- _Task instructions_
Copy out the listing below, starting at the line that contains "int readTimeou" and stopping after the line that contains "Waar moet dat geld vandaan komen?".

- _Supplied data_
=====

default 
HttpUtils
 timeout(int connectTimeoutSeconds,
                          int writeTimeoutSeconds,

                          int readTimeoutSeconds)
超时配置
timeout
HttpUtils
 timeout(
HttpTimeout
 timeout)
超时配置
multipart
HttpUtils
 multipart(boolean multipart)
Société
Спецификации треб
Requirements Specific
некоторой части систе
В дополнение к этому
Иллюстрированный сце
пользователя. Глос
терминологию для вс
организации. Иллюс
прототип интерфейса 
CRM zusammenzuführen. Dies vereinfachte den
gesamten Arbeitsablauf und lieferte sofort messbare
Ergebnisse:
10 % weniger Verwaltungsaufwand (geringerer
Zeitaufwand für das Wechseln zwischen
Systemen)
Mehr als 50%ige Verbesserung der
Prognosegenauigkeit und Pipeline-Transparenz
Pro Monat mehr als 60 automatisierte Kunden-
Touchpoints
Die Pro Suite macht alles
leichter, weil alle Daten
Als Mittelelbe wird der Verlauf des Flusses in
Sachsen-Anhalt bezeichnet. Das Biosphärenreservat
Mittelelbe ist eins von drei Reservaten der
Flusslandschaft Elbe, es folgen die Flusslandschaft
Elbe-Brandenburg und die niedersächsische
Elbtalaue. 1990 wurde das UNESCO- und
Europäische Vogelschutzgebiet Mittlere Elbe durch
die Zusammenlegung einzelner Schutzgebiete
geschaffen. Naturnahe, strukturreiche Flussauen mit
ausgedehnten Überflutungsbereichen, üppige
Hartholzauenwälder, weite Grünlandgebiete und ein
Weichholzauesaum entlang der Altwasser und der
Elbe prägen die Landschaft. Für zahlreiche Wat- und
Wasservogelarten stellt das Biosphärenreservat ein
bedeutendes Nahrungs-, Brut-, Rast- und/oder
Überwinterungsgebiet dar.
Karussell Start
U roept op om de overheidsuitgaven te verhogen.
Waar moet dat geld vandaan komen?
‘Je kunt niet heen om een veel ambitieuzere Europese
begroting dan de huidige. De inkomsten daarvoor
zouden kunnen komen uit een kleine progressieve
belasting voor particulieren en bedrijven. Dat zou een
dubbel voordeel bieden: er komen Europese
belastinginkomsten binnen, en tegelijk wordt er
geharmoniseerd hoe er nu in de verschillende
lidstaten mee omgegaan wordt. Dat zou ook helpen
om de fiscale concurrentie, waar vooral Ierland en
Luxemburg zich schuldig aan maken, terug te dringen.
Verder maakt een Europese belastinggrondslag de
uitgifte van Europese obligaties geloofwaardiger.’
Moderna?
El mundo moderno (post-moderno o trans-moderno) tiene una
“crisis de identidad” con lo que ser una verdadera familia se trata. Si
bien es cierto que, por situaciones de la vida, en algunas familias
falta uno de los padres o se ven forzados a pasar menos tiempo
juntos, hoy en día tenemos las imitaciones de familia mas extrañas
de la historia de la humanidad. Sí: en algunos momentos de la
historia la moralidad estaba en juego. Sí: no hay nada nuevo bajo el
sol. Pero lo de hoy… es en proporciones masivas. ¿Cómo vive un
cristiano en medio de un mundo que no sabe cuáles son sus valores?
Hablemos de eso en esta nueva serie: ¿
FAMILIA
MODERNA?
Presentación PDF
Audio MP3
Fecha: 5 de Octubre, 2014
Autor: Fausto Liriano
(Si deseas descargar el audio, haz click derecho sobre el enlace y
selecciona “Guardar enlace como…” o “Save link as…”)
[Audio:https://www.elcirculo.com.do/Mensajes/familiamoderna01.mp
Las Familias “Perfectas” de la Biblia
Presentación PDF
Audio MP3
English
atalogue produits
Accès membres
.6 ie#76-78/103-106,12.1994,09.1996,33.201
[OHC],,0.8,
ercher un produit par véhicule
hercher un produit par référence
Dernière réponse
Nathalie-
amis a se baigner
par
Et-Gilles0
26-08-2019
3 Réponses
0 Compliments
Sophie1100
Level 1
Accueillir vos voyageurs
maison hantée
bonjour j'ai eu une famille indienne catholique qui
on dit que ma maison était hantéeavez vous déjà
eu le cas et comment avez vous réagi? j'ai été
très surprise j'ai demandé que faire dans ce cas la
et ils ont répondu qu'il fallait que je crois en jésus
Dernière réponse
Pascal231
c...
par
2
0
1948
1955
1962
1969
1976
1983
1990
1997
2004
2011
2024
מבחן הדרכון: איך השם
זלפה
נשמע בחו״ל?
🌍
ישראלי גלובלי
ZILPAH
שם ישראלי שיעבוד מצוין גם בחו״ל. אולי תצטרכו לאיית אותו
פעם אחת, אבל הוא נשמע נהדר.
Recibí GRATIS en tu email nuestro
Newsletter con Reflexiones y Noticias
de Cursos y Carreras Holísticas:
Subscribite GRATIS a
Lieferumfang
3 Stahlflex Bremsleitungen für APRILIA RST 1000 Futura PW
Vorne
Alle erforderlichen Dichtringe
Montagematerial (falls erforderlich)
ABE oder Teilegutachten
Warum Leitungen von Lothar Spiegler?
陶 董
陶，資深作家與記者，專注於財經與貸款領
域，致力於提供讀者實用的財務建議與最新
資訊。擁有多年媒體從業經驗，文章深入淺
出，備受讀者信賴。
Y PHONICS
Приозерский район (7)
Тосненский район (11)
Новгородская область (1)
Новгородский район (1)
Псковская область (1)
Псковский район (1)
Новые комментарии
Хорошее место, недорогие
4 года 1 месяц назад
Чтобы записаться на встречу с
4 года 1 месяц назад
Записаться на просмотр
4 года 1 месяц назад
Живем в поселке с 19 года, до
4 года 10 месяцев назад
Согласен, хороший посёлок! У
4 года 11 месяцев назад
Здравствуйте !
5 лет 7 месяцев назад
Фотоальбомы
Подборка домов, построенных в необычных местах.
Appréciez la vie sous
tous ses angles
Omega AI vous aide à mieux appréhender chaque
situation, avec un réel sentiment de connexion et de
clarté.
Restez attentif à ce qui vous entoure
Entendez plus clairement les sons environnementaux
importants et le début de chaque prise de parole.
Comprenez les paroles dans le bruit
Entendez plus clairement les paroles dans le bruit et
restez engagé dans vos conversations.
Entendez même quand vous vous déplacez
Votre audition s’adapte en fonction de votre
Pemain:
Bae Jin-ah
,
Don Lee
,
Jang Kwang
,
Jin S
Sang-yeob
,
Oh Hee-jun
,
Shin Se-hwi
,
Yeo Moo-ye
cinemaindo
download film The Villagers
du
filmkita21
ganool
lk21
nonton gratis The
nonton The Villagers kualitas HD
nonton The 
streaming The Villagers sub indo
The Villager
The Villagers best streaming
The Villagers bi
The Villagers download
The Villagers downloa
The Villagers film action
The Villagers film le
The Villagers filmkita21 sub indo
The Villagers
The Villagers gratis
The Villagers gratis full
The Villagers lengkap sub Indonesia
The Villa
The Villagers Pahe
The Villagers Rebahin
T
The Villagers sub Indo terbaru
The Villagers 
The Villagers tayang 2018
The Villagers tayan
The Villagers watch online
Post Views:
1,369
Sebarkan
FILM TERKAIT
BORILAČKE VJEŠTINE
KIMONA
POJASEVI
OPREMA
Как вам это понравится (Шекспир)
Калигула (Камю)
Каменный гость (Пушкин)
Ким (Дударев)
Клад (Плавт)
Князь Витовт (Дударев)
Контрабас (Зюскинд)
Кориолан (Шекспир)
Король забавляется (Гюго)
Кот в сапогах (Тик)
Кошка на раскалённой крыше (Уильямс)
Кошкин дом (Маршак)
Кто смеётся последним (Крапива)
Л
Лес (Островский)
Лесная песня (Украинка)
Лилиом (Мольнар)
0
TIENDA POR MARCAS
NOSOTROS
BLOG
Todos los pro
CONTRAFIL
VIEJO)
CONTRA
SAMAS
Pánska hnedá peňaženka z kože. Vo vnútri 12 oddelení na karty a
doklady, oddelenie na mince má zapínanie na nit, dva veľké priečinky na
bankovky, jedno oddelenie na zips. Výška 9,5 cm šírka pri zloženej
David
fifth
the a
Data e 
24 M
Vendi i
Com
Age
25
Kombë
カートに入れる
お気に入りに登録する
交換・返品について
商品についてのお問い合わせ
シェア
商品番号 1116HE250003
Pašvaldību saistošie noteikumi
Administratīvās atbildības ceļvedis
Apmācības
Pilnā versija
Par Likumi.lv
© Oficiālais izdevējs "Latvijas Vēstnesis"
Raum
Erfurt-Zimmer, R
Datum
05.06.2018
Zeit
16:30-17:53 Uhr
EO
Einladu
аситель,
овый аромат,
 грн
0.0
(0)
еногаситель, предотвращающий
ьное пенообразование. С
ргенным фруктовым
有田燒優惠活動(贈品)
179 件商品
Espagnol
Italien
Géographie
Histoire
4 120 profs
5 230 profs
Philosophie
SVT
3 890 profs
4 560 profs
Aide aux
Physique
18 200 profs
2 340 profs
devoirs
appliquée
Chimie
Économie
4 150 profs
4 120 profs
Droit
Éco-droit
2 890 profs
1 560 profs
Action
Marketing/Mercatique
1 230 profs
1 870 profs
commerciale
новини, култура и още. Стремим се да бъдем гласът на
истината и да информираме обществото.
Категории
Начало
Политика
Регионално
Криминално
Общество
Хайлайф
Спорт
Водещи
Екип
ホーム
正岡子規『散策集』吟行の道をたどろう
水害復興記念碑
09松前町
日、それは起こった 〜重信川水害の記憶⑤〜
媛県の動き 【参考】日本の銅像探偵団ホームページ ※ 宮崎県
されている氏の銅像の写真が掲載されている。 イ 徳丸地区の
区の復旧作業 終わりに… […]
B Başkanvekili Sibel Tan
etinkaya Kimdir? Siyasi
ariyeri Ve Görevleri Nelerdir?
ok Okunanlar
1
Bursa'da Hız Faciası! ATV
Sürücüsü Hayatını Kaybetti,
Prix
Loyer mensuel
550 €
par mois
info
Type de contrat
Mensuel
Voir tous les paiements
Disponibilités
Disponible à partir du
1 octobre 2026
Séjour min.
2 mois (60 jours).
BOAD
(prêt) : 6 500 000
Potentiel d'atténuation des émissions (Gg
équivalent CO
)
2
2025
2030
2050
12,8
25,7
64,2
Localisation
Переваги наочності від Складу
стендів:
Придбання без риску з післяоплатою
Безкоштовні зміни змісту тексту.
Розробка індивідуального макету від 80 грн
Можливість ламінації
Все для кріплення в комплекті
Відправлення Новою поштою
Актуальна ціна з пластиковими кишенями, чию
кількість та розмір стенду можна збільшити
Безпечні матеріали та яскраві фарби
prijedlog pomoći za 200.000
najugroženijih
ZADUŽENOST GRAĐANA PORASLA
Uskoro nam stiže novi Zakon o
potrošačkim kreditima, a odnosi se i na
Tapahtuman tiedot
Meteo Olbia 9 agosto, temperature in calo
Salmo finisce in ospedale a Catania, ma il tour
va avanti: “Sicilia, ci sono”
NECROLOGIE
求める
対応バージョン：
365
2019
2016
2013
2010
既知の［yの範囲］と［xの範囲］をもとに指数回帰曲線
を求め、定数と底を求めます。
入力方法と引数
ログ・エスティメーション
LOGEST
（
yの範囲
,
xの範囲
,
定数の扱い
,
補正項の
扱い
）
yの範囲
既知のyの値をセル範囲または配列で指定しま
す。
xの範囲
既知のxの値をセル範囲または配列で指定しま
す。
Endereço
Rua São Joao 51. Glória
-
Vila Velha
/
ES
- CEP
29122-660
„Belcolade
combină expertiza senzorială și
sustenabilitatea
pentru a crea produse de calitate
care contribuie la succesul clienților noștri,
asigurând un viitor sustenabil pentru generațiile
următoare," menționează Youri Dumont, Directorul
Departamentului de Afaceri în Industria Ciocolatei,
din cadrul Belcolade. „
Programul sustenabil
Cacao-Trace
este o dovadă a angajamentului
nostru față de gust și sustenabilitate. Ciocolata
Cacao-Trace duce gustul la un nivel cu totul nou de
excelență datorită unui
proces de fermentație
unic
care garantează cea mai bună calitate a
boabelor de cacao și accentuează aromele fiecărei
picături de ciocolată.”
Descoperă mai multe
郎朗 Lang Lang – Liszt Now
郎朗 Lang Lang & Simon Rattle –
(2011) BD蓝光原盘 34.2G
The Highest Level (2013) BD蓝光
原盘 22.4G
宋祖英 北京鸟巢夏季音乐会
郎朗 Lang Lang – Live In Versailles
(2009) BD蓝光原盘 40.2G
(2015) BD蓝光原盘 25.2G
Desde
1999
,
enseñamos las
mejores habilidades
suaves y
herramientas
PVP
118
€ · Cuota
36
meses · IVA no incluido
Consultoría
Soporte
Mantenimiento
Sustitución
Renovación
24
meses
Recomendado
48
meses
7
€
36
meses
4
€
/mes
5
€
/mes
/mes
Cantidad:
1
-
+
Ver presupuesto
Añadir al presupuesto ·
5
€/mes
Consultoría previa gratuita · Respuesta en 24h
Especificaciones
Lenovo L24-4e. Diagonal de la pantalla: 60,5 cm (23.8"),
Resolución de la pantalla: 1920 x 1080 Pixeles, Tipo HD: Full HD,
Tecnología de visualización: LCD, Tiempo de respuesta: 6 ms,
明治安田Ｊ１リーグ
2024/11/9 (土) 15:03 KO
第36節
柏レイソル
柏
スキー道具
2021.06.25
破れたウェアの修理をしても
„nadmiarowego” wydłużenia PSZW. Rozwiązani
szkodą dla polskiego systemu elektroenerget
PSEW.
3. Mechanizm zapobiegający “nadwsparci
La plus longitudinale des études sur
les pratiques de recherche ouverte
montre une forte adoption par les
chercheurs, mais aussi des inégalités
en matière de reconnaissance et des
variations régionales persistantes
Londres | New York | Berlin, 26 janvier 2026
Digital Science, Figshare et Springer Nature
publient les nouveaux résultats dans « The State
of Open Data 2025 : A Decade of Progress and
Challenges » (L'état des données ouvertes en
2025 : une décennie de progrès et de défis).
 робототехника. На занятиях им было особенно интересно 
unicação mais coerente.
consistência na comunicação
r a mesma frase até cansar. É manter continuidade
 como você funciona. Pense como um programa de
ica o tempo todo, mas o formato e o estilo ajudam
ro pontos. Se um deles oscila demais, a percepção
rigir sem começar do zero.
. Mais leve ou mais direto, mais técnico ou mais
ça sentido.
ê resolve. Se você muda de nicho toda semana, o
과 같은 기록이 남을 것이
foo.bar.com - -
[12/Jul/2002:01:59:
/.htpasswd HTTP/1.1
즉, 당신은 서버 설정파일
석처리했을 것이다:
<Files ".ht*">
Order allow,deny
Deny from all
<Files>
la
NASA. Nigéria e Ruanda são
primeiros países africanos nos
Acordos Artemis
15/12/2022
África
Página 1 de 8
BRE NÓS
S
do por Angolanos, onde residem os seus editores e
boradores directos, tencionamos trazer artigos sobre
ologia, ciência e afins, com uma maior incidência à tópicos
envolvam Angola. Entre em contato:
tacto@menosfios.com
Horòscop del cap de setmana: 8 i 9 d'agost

=====

- _Answer space_
                          int readTimeoutSeconds)
超时配置
timeout
HttpUtils
 timeout(
HttpTimeout
 timeout)
超时配置
multipart
HttpUtils
 multipart(boolean multipart)
Société
Спецификации треб
Requirements Specific
некоторой части систе
В дополнение к этому
Иллюстрированный сце
пользователя. Глос
терминологию для вс
организации. Иллюс
прототип интерфейса 
CRM zusammenzuführen. Dies vereinfachte den
gesamten Arbeitsablauf und lieferte sofort messbare
Ergebnisse:
10 % weniger Verwaltungsaufwand (geringerer
Zeitaufwand für das Wechseln zwischen
Systemen)
Mehr als 50%ige Verbesserung der
Prognosegenauigkeit und Pipeline-Transparenz
Pro Monat mehr als 60 automatisierte Kunden-
Touchpoints
Die Pro Suite macht alles
leichter, weil alle Daten
Als Mittelelbe wird der Verlauf des Flusses in
Sachsen-Anhalt bezeichnet. Das Biosphärenreservat
Mittelelbe ist eins von drei Reservaten der
Flusslandschaft Elbe, es folgen die Flusslandschaft
Elbe-Brandenburg und die niedersächsische
Elbtalaue. 1990 wurde das UNESCO- und
Europäische Vogelschutzgebiet Mittlere Elbe durch
die Zusammenlegung einzelner Schutzgebiete
geschaffen. Naturnahe, strukturreiche Flussauen mit
ausgedehnten Überflutungsbereichen, üppige
Hartholzauenwälder, weite Grünlandgebiete und ein
Weichholzauesaum entlang der Altwasser und der
Elbe prägen die Landschaft. Für zahlreiche Wat- und
Wasservogelarten stellt das Biosphärenreservat ein
bedeutendes Nahrungs-, Brut-, Rast- und/oder
Überwinterungsgebiet dar.
Karussell Start
U roept op om de overheidsuitgaven te verhogen.
Waar moet dat geld vandaan komen?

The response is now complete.